«Как нам вылечить птиц, отказавшихся петь?» (Василькова) - страница 4

Понятно, что поэтика Кековой растет из метаморфоз Заболоцкого. Это мир, выстроенный не логически, а мифологически — когда нет границ между живым и неживым, антропологическим и геологическим, необходимым и случайным. В нем существуют «воды кристаллы», «свет растет, как лес», «рыбы в море роют норы, дыры делают в воде», а еще «в гробах, как бы в кабинах, спят мертвецы на склоне лет» и мелькает «распрекрасная Италия, где холера и чума юных дев берут за талию и ведут в свои дома».

Видишь — в язвах незалеченных яблонь темная листва?
На деревьях искалеченных спят лесные существа —
спит фита, и дремлет ижица, ять ползет из-под руки,
по стволу большому движутся в жестких панцирях жуки.

Но если у Заболоцкого эмоциональной доминантой является зачастую недоумение и отвращение («страхом перекошенные лица ночных существ», судороги умирающей речки, и вообще природа — «давильня»!) и гораздо реже — восхищение «разумом», то у Кековой доминируют другие чувства — восхищение и стыд. Конечно, фактура и пластика ее образов генетически вырастают из поэзии гениального предшественника, но поэтический мир одухотворен не разумом, а любовью, и начинает она с восхищения Творцом, стыдясь перед ним своего и вообще человеческого несовершенства. Стыд этот порою обнажен и мучителен, порою мягко закамуфлирован, но присутствует всегда. Он иногда прорывается и на словесный уровень («Виноватых нет и правых. Бог, прости свою рабу!», «Мой дух не в силах тело побороть», «Перед Богом мы оправдаться ничем не можем»), но чаще разлит между строк и присутствует скорее на уровне интонации. Тут уж не игра концептов и метафор и вообще — не игра. Это живое страдание, живое продирание сквозь тернии смыслов, и читать это — подлинно и больно.
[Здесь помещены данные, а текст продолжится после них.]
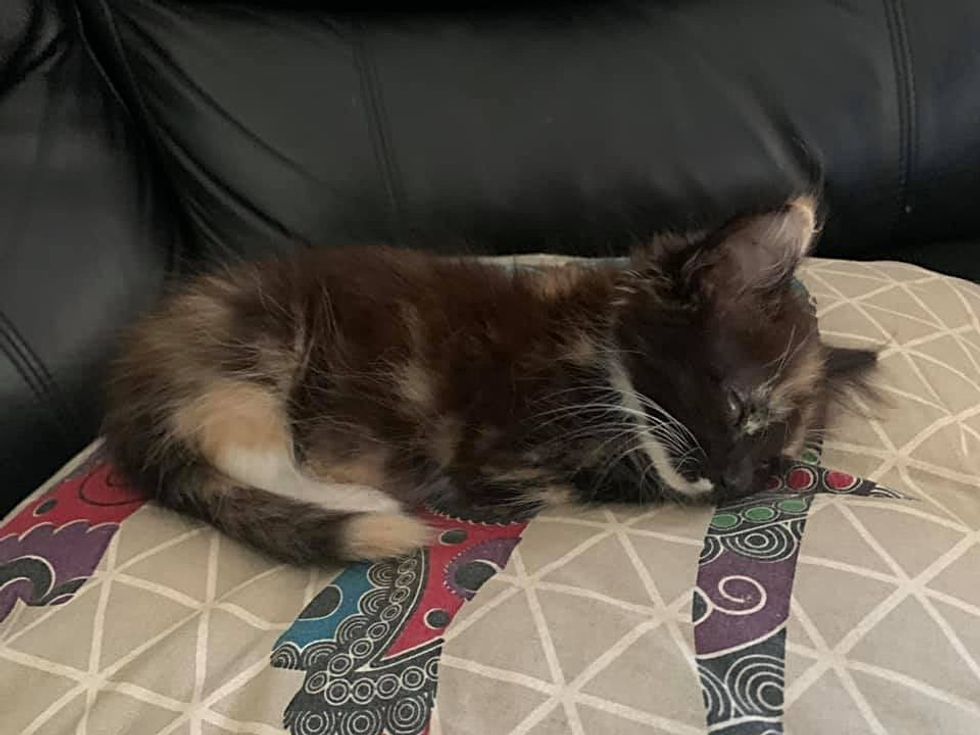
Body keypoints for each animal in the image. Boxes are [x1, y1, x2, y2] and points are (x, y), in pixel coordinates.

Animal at [105, 198, 872, 568]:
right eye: (740, 406)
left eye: (773, 464)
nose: (737, 482)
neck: (600, 354)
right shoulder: (506, 446)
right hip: (253, 353)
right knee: (242, 452)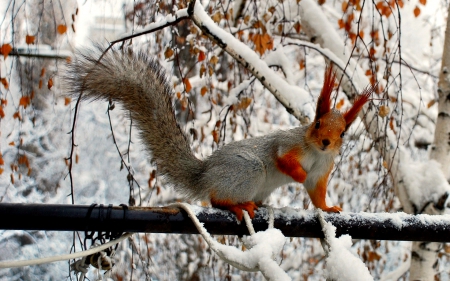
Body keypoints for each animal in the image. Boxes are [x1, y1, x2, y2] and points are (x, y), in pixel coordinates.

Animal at [65, 47, 370, 220]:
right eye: (317, 123)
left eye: (343, 133)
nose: (326, 142)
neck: (315, 152)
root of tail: (205, 174)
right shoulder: (287, 143)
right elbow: (281, 157)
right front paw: (297, 173)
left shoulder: (322, 170)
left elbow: (316, 192)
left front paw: (328, 209)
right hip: (248, 170)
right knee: (216, 199)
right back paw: (236, 206)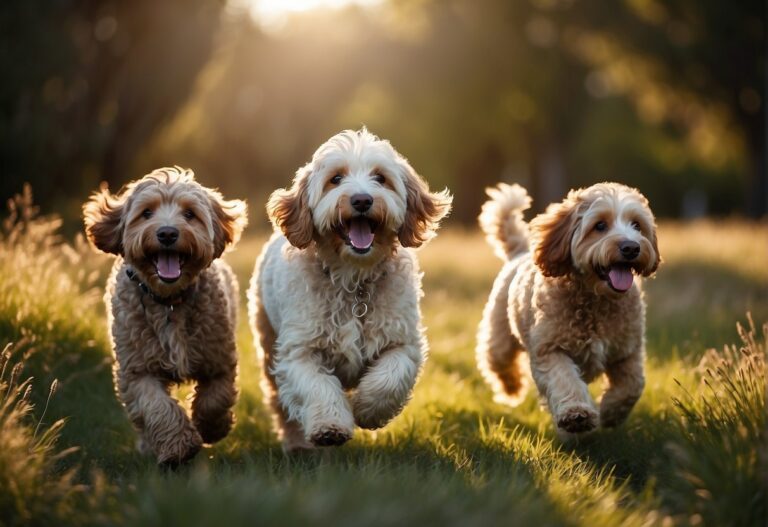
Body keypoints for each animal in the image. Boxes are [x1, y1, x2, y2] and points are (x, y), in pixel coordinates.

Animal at [248, 127, 450, 450]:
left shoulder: (403, 341)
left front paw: (368, 410)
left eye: (380, 178)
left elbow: (390, 377)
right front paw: (330, 426)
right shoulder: (301, 351)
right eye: (336, 179)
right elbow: (318, 386)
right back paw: (298, 445)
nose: (362, 200)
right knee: (280, 405)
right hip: (267, 344)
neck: (355, 281)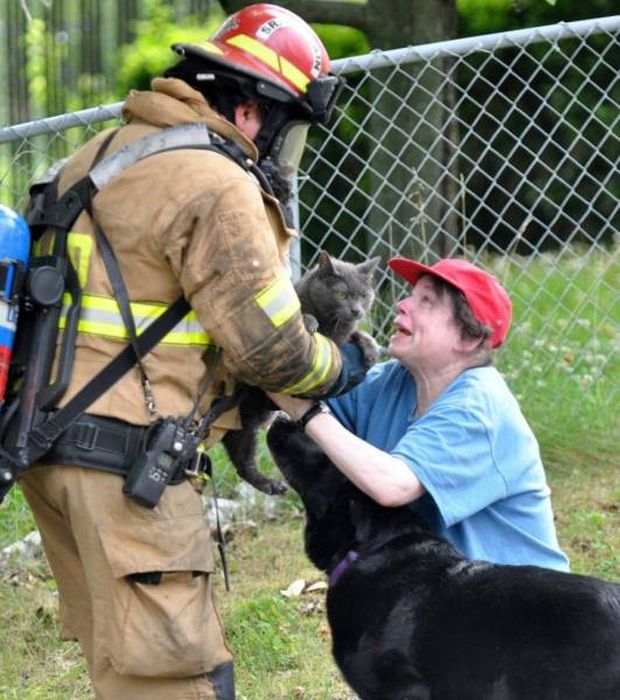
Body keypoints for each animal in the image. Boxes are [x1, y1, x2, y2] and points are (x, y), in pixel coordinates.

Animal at [220, 249, 380, 494]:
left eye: (364, 295)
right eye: (341, 294)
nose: (357, 311)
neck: (331, 323)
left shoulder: (341, 340)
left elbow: (356, 336)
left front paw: (371, 349)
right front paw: (309, 321)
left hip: (245, 422)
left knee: (240, 455)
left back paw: (271, 485)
Лирическая героиня «Коротких писем» выстраивает мир, где «дух и плоть близнецы», «материя превращается в язык», «Гоголь спит, держа в руках уду, Ахматова ныряет хищной щукой, и птица Сирин правит ветра слог», это уже не просто метафорика, а другая геометрия пространства, неэвклидова, что, в общем-то, свойственно хорошей поэзии вообще. Здесь присутствует то самое ощущение, а именно «чувство тайны», о котором Павел Флоренский писал: «Большинство, по-видимому, слишком умно, чтобы отдаться этому непосредственному чувству и выделить особые точки мира, — и в силу этого бесплодно. Это не значит, что они не способны сделать что-нибудь; нет, сделают и делают, но в сделанном нет особого трепета, которым знаменуется приход нового, творческого начала». Не об этом ли чувстве говорил и физик Андрей Сахаров: «Мое глубокое ощущение (даже не убеждение — слово „убеждение“ тут, наверно, неправильно) — существование в природе какого-то внутреннего смысла».